* [WHAT YOU WILL DO]:
Put the lines of the entries below into a JSON list of strings, one string per line and no blank lines, starting with the first line and going on through the line that contains "Funciona gracias a".

[Saved data entries]
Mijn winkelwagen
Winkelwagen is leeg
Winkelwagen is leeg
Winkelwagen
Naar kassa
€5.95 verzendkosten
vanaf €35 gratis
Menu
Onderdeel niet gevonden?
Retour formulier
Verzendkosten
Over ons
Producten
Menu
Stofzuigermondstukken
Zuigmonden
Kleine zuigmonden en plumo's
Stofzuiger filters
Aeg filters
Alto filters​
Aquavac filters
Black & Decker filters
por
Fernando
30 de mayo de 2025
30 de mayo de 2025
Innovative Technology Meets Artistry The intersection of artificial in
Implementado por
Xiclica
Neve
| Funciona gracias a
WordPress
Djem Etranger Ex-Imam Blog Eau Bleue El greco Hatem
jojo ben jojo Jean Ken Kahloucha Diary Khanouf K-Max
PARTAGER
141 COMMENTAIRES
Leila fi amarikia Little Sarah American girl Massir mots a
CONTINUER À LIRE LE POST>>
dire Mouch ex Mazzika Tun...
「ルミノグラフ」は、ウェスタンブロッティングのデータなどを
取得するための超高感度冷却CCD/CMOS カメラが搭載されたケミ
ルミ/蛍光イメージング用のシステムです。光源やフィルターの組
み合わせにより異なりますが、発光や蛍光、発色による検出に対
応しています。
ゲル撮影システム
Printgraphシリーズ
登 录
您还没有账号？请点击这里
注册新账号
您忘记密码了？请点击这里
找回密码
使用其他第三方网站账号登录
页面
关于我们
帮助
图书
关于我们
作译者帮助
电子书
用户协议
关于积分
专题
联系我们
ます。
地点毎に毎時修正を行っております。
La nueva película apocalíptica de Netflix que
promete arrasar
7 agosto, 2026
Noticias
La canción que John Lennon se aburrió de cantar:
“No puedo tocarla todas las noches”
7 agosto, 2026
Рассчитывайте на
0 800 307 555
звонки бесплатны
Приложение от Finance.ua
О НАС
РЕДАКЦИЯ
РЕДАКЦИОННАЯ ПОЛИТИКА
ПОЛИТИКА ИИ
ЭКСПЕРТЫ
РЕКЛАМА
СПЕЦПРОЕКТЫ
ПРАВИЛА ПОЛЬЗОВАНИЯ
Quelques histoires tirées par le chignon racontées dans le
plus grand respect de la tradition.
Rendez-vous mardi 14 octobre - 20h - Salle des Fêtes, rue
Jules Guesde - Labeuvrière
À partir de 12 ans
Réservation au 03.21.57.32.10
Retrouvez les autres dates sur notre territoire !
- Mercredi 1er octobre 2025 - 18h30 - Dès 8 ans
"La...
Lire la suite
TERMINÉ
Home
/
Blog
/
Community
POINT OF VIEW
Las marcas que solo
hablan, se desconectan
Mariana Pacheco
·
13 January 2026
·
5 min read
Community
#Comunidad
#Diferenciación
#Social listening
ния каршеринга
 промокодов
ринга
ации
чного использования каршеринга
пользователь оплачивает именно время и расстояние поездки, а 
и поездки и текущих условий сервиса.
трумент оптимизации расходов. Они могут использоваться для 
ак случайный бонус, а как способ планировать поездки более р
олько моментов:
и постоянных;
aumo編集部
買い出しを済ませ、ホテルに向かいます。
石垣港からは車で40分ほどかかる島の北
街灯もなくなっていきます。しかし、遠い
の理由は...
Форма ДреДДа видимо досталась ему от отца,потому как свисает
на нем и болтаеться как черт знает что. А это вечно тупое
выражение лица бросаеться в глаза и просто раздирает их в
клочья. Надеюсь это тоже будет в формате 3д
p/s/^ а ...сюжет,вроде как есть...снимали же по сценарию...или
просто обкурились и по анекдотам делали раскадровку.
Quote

* [ANSWER BELOW]:
[
  "Mijn winkelwagen",
  "Winkelwagen is leeg",
  "Winkelwagen is leeg",
  "Winkelwagen",
  "Naar kassa",
  "€5.95 verzendkosten",
  "vanaf €35 gratis",
  "Menu",
  "Onderdeel niet gevonden?",
  "Retour formulier",
  "Verzendkosten",
  "Over ons",
  "Producten",
  "Menu",
  "Stofzuigermondstukken",
  "Zuigmonden",
  "Kleine zuigmonden en plumo's",
  "Stofzuiger filters",
  "Aeg filters",
  "Alto filters​",
  "Aquavac filters",
  "Black & Decker filters",
  "por",
  "Fernando",
  "30 de mayo de 2025",
  "30 de mayo de 2025",
  "Innovative Technology Meets Artistry The intersection of artificial in",
  "Implementado por",
  "Xiclica",
  "Neve",
  "| Funciona gracias a"
]